### Aim of the task
Copy every entry below verbatim, except for images.

### Data extract

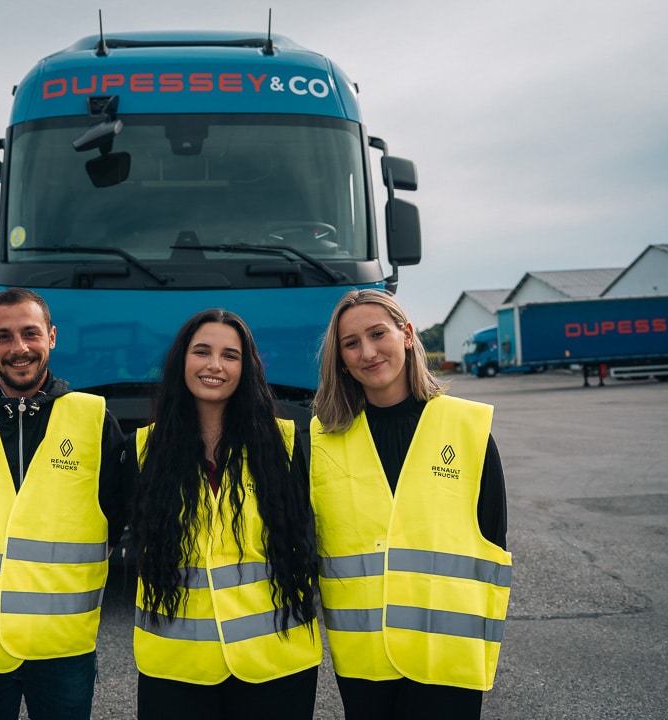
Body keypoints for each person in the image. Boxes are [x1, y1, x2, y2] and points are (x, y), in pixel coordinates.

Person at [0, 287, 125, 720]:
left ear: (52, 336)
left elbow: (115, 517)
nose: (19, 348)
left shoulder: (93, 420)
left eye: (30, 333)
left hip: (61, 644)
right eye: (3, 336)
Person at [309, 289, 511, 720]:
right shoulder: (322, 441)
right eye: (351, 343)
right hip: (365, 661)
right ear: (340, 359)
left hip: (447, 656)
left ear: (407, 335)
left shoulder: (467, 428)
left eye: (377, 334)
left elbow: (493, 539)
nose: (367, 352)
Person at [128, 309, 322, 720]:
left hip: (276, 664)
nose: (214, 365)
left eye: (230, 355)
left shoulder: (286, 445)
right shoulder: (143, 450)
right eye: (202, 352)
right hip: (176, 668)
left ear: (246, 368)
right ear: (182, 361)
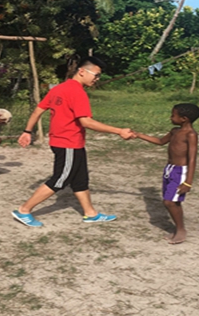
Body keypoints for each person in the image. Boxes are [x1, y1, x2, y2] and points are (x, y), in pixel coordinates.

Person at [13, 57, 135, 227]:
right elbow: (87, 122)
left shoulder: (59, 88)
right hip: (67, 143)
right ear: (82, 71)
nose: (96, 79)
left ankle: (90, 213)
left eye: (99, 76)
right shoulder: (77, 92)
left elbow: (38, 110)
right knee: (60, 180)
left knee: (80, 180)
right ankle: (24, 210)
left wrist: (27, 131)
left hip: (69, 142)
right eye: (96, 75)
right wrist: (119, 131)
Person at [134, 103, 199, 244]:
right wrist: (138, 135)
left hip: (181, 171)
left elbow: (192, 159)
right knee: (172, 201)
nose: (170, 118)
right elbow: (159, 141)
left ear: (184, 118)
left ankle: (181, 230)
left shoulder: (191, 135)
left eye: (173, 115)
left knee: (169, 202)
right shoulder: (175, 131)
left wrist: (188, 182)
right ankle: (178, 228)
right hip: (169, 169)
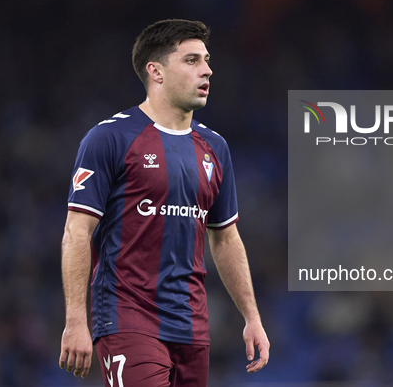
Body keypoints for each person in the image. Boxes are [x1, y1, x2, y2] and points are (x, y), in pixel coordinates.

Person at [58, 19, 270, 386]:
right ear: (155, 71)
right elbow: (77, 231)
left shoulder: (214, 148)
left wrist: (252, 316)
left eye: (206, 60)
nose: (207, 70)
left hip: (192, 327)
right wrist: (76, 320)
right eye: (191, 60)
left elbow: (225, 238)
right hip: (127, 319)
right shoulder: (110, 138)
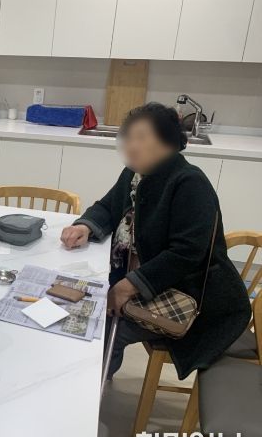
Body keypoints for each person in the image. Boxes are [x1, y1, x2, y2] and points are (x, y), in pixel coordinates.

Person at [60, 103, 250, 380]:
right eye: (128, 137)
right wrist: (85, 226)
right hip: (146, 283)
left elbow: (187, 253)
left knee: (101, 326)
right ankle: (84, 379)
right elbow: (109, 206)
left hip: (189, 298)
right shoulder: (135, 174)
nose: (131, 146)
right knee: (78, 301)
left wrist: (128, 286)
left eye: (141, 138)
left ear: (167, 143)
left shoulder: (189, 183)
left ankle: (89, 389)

### Written response
Body keypoints for each person in the image. Boxes are [x1, y1, x2, y2] and points are (x, y), in pixel coordinates.

Person at [0, 287, 125, 720]:
left ear: (52, 336)
left elbow: (115, 517)
nose: (19, 348)
left shoulder: (93, 420)
left eye: (30, 333)
left hip: (61, 644)
right eye: (3, 336)
Person at [309, 289, 511, 720]:
right shoulder: (322, 441)
right eye: (351, 343)
right hip: (365, 661)
right ear: (340, 359)
left hip: (447, 656)
left ear: (407, 335)
left shoulder: (467, 428)
left eye: (377, 334)
left elbow: (493, 539)
nose: (367, 352)
Person at [128, 309, 322, 720]:
left hip: (276, 664)
nose: (214, 365)
left eye: (230, 355)
left shoulder: (286, 445)
right shoulder: (143, 450)
right eye: (202, 352)
right hip: (176, 668)
left ear: (246, 368)
right ear: (182, 361)
Body keypoints for each person in the image. Boxes are [x1, y1, x2, y2] and points are (x, y), in pixel coordinates.

Person at [13, 57, 135, 227]:
right elbow: (87, 122)
left shoulder: (59, 88)
right hip: (67, 143)
right ear: (82, 71)
nose: (96, 79)
left ankle: (90, 213)
left eye: (99, 76)
right shoulder: (77, 92)
left elbow: (38, 110)
right knee: (60, 180)
left knee: (80, 180)
right ankle: (24, 210)
left wrist: (27, 131)
left hip: (69, 142)
right eye: (96, 75)
right wrist: (119, 131)
Person at [134, 103, 199, 244]:
right wrist: (138, 135)
left hip: (181, 171)
left elbow: (192, 159)
right knee: (172, 201)
nose: (170, 118)
right elbow: (159, 141)
left ear: (184, 118)
left ankle: (181, 230)
left shoulder: (191, 135)
left eye: (173, 115)
left knee: (169, 202)
right shoulder: (175, 131)
left wrist: (188, 182)
right ankle: (178, 228)
right hip: (169, 169)
Body keypoints for each person in the image. Boxes are [x1, y1, x2, y2] and points are (x, y), in pixel coordinates.

Person at [58, 19, 270, 386]:
right ear: (155, 71)
right elbow: (77, 231)
left shoulder: (214, 148)
left wrist: (252, 316)
left eye: (206, 60)
nose: (207, 70)
left hip: (192, 327)
right wrist: (76, 320)
right eye: (191, 60)
left elbow: (225, 238)
right hip: (127, 319)
right shoulder: (110, 138)
Body keypoints for each person in the image. Boxes are [x1, y1, x2, y2] and points are (x, y), in pixel coordinates.

Person at [60, 103, 250, 380]:
right eye: (128, 137)
right wrist: (85, 226)
right hip: (146, 283)
left elbow: (187, 253)
left knee: (101, 326)
right ankle: (84, 379)
right elbow: (109, 206)
left hip: (189, 298)
right shoulder: (135, 174)
nose: (131, 146)
right knee: (78, 301)
left wrist: (128, 286)
left eye: (141, 138)
left ear: (167, 143)
left shoulder: (189, 183)
left ankle: (89, 389)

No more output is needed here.